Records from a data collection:
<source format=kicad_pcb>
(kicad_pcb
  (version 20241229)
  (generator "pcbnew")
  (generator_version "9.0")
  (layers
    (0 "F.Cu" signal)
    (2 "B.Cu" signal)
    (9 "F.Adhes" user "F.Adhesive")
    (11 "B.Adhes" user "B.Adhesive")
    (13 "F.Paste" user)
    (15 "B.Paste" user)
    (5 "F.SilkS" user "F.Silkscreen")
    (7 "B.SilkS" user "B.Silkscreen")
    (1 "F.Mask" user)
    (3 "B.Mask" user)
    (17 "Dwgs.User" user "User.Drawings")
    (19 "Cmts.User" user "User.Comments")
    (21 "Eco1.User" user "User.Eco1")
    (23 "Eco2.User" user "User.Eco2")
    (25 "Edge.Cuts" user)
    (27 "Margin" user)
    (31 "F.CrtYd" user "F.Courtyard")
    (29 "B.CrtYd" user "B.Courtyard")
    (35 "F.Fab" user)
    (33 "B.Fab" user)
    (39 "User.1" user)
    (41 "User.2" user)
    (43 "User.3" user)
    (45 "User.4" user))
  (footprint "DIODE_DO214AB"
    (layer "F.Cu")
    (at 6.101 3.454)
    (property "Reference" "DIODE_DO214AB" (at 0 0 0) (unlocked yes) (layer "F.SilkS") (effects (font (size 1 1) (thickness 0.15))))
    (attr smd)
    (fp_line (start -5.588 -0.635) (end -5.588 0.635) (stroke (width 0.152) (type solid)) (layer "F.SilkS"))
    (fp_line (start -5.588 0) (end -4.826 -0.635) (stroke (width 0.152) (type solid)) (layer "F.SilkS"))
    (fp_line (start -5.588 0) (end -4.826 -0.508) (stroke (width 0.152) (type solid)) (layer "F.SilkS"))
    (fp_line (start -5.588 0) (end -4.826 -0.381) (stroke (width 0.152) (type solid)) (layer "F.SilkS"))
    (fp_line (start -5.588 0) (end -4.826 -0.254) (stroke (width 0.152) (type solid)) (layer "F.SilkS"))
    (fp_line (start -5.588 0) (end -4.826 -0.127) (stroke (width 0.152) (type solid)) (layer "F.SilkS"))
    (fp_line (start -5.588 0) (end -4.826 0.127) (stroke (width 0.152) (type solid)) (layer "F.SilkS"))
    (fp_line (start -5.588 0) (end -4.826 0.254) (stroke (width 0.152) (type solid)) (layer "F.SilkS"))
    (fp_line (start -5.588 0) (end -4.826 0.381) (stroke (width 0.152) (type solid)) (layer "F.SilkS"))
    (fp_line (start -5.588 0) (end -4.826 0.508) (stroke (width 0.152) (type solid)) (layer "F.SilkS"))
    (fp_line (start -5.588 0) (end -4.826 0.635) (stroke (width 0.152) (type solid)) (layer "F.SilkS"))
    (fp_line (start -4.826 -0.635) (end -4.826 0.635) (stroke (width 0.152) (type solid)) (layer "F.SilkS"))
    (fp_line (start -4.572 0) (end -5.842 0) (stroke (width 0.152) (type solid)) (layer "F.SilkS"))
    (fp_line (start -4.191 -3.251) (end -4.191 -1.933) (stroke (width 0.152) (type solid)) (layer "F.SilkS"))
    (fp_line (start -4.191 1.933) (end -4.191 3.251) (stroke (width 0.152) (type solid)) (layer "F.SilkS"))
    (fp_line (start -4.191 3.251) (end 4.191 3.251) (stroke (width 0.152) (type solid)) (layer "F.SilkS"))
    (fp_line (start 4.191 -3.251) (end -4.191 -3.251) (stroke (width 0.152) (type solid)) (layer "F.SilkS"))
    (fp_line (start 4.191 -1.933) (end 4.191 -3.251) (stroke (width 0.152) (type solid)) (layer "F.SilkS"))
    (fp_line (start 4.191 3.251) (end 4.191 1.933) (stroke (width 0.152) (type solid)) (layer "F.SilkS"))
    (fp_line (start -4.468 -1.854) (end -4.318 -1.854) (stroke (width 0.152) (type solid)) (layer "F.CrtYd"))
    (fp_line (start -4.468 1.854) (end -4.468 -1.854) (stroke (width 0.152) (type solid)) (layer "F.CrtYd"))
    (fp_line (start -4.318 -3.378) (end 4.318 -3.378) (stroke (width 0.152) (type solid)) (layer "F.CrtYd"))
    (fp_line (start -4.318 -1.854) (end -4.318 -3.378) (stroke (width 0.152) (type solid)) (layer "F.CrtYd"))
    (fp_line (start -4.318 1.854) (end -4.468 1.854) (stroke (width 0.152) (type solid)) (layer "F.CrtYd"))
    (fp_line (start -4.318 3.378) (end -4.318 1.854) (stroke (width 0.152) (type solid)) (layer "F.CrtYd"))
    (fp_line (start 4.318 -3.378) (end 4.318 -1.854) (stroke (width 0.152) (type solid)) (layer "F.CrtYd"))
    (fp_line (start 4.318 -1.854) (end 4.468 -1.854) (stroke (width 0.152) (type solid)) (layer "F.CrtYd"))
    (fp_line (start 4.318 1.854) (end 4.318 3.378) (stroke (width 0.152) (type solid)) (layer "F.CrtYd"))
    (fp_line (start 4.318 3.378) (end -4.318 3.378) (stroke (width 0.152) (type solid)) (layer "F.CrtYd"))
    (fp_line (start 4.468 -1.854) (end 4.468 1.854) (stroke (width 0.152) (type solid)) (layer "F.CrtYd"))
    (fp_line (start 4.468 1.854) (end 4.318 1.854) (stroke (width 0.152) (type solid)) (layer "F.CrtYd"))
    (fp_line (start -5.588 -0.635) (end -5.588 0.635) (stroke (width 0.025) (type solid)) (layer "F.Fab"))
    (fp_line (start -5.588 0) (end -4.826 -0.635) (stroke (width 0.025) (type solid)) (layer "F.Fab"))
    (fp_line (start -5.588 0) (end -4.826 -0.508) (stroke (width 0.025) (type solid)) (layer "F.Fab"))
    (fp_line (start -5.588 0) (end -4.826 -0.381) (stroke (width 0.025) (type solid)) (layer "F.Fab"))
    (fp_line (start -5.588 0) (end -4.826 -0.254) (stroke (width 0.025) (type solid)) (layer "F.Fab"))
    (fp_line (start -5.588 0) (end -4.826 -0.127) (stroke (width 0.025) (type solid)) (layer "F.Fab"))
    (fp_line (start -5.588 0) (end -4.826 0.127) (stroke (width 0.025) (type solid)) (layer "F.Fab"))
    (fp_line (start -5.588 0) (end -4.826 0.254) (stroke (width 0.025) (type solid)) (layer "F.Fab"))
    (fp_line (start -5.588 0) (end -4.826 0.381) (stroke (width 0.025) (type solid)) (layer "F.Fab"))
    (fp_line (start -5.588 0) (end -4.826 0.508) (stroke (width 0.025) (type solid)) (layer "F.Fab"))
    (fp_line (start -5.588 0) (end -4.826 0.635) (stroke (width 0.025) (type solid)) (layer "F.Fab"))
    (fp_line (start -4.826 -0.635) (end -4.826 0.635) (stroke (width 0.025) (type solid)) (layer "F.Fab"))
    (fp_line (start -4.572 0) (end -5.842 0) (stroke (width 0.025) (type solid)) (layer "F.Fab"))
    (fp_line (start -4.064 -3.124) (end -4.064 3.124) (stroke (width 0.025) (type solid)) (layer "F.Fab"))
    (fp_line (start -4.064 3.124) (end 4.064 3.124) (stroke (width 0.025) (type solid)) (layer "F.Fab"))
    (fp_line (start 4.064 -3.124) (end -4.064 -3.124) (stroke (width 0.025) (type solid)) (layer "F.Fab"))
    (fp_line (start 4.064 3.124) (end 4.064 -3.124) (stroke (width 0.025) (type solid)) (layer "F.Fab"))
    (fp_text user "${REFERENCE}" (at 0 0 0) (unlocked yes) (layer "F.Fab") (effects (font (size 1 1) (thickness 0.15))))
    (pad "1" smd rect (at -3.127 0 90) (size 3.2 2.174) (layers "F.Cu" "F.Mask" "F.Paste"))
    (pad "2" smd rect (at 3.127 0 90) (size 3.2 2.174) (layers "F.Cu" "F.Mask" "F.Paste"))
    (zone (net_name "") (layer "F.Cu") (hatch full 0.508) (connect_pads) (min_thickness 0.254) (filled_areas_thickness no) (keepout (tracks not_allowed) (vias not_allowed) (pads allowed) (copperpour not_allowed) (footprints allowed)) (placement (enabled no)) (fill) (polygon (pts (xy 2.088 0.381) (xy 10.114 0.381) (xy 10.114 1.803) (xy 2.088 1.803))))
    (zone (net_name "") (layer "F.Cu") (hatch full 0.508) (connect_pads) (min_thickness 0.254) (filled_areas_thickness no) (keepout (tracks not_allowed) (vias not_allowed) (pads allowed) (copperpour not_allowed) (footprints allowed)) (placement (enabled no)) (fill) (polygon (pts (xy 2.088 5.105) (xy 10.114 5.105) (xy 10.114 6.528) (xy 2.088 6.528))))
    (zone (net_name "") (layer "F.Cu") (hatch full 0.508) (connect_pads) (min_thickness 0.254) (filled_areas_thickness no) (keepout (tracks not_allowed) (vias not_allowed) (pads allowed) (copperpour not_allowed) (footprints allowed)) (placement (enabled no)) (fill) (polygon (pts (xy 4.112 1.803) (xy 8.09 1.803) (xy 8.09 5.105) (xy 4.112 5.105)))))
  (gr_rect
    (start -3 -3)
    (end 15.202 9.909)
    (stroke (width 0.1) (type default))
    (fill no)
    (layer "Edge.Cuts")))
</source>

WORK ITEM: If a line in the data above holds the word "Courtyard", count it, and give only the final number.

RESPONSE TO THIS EXERCISE: 2